» **Excerpted passage**:
Our popular culture's changing taste when it comes to monsters says a lot about our national mood. A few years back, as money drained out of the economy, vampires were all the rage. More recently, as we slog through a slow recovery, zombies have become the flavor of the month.
So, it is curious that we have yet to see a Frankenstein craze. After all, so many problems that bedevil us are the wreckage left behind by the cobbled-together creatures in our midst.
Our health care system stitches together public subsidy and private management and delivers inferior outcomes with the highest per-capita costs in the industrialized world. The financial calamities that brought the economy to the verge of collapse happened because we grafted investment casinos onto the essential business of financial intermediation.

» **Your tasks**:
(1) Output everything in the monster-culture essay from "So, it is curious" down to "of financial intermediation.", with no changes.
(2) Go on with the essay about monsters and the national mood, beginning right after its final sentence.

» **Source information**:

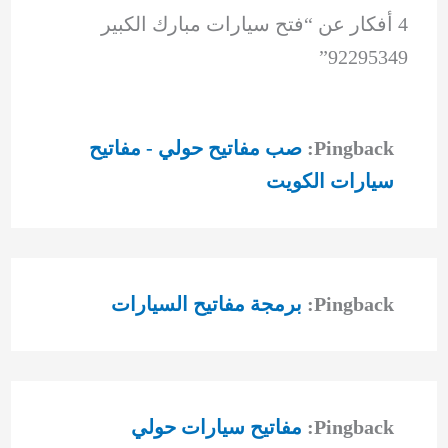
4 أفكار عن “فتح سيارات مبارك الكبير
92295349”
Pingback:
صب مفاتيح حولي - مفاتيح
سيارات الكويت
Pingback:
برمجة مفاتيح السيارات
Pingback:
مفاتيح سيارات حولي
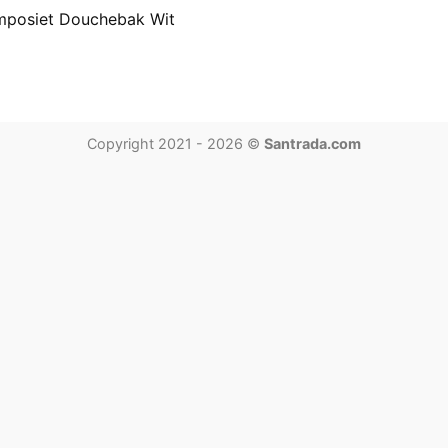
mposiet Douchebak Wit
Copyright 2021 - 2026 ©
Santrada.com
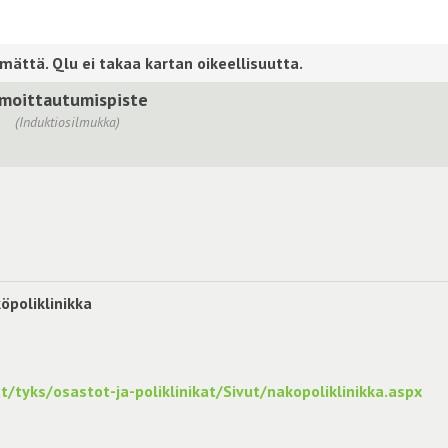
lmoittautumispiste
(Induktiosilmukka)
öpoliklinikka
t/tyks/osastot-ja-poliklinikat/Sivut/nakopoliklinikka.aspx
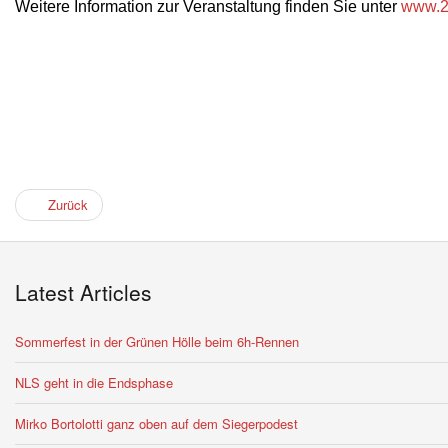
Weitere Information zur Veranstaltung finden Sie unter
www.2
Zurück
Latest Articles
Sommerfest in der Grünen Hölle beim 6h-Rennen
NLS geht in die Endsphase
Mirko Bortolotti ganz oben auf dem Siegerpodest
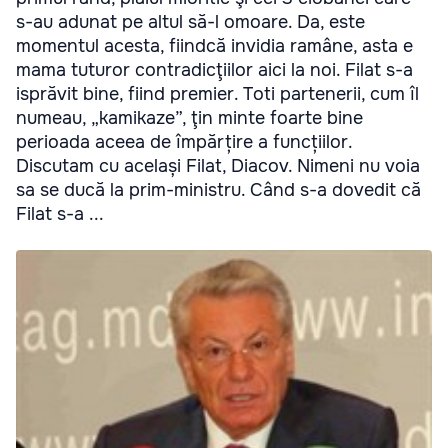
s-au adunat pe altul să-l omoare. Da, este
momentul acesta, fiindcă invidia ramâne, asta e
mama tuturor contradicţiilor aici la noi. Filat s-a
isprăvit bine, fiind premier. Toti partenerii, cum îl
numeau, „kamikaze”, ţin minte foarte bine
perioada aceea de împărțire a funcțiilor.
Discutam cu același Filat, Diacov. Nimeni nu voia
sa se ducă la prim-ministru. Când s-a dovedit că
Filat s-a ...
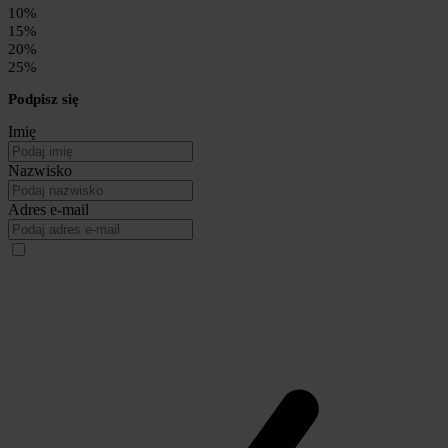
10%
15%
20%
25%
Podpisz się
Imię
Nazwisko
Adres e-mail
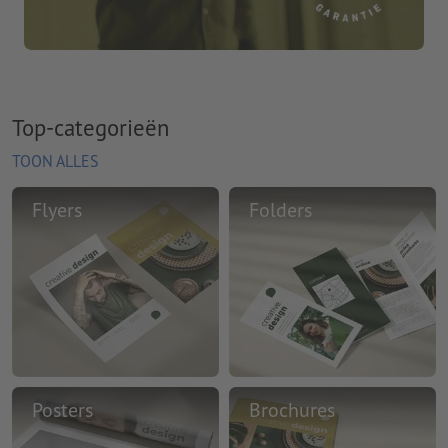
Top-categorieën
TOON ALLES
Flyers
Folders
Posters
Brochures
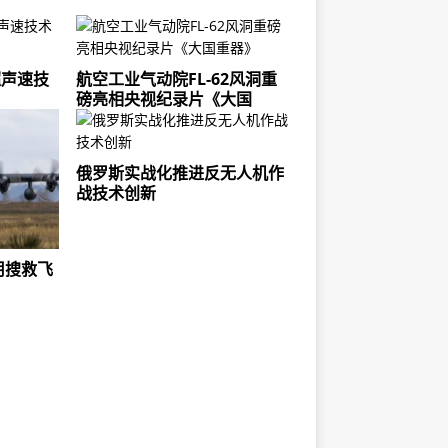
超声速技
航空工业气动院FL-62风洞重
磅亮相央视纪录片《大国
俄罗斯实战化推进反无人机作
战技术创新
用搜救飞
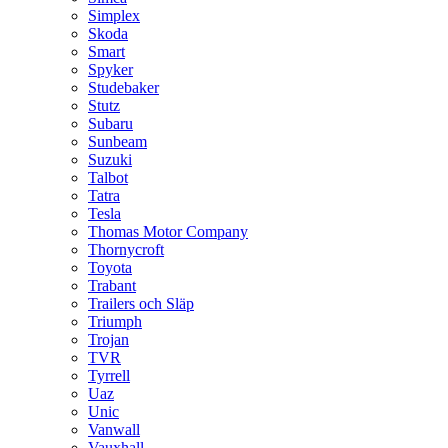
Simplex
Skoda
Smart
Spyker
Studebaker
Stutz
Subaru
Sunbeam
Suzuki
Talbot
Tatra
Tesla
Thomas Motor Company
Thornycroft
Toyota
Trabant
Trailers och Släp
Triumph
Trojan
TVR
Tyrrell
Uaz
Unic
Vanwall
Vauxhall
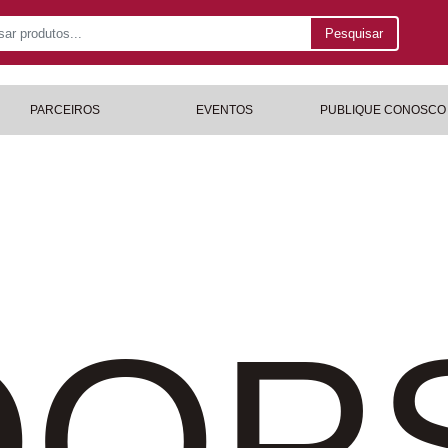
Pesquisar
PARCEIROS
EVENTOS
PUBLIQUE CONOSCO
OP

...

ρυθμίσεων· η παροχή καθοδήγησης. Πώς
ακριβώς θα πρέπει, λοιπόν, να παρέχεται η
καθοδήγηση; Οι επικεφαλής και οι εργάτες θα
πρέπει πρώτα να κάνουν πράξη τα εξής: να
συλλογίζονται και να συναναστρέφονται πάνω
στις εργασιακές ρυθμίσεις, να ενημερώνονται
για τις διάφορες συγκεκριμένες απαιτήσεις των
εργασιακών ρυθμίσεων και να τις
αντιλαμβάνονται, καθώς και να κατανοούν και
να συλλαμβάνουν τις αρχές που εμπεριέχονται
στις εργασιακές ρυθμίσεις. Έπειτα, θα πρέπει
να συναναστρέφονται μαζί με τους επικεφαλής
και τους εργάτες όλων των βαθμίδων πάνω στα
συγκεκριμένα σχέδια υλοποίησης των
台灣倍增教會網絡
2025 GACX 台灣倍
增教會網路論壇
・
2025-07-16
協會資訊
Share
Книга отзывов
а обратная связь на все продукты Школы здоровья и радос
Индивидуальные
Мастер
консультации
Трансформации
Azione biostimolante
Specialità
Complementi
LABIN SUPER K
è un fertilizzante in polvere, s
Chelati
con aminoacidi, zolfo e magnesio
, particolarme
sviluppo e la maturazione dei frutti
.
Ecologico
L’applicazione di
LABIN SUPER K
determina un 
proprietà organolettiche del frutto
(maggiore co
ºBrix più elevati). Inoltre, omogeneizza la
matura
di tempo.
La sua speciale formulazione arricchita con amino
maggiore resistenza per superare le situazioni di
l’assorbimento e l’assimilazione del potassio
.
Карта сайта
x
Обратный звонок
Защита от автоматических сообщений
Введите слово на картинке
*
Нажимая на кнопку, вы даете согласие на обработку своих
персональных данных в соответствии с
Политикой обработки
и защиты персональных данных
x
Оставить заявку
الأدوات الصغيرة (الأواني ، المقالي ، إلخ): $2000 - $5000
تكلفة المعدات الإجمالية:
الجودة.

==

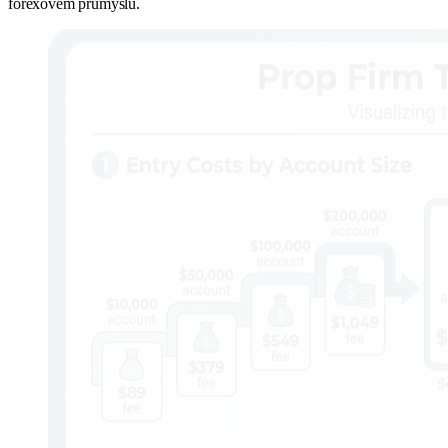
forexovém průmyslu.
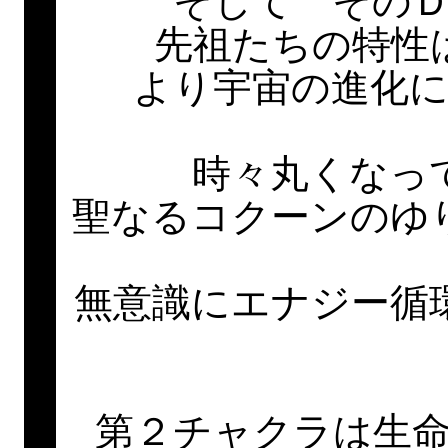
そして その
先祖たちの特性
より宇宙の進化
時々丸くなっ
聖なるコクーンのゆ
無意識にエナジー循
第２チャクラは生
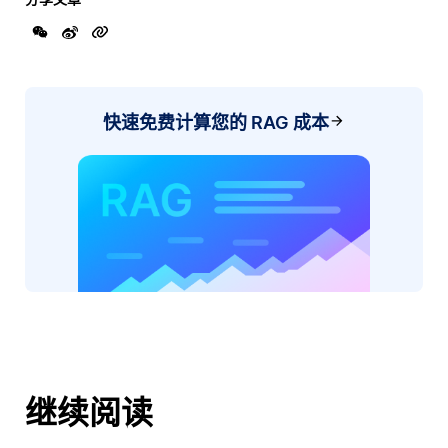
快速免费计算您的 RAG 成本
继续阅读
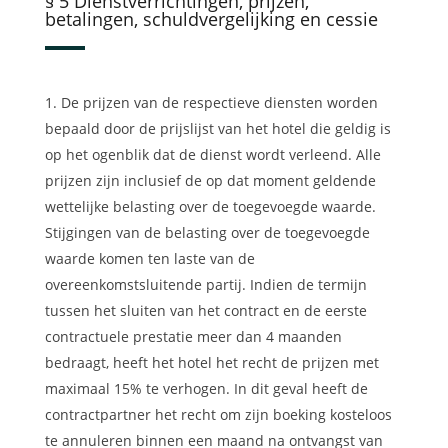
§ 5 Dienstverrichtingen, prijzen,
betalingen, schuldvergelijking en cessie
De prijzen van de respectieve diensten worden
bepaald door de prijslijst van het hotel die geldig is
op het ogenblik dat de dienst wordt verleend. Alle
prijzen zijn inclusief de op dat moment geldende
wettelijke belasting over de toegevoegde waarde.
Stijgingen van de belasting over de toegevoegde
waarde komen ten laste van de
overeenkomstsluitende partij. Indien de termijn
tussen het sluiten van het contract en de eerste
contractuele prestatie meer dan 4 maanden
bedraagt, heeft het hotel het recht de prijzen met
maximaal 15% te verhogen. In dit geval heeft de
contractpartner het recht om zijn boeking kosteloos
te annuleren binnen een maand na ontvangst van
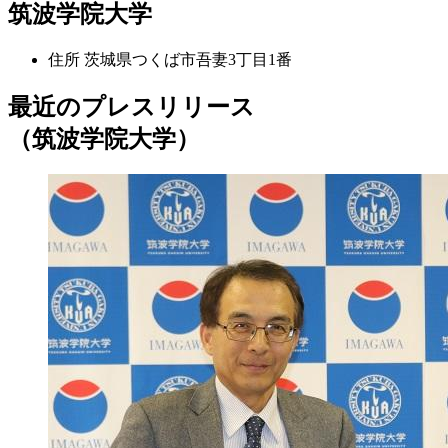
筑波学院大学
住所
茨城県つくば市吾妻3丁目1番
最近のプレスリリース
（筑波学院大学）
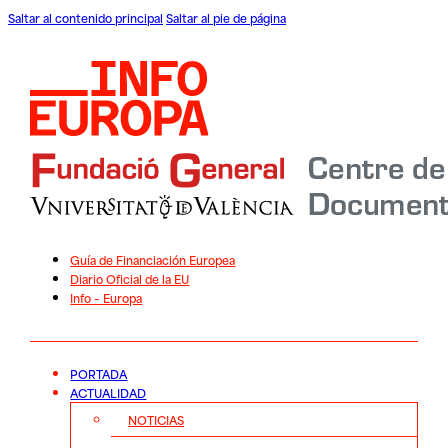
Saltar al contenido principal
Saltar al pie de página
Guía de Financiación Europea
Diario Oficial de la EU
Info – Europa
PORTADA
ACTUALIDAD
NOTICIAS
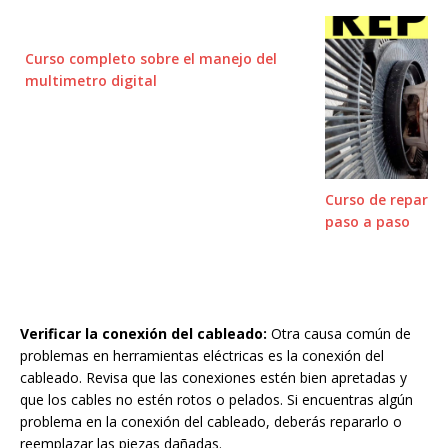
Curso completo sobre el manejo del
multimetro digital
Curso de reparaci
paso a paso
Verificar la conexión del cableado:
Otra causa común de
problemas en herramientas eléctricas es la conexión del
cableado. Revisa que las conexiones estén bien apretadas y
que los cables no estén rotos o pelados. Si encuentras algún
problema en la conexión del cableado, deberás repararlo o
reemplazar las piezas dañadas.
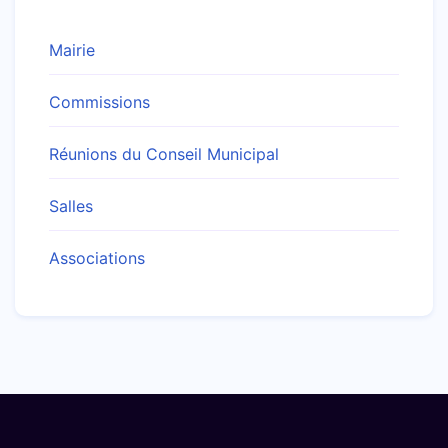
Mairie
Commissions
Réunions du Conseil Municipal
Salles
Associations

» **Outputs in order**:
(1)
So, it is curious that we have yet to see a Frankenstein craze. After all, so many problems that bedevil us are the wreckage left behind by the cobbled-together creatures in our midst.
Our health care system stitches together public subsidy and private management and delivers inferior outcomes with the highest per-capita costs in the industrialized world. The financial calamities that brought the economy to the verge of collapse happened because we grafted investment casinos onto the essential business of financial intermediation.

(2)
Perhaps we feel that we have domesticated this sort of creature, and therefore need not fear it. After all, our supermarket shelves are lined with Frankenfoods, and even our own identities are collages of our physical beings and our digital selves. Our creations don’t inspire fear as much as frustration. They are more tedious than terrifying.
But in the end this is, of course, a question of what we find entertaining rather than scary. We are drawn to the intersection of lust and infection that lies at the heart of any vampire saga. A world populated by zombies may be nothing more than a fanciful but logical extension of our daily lives in which people walk the streets apparently hypnotized by small hand-held devices.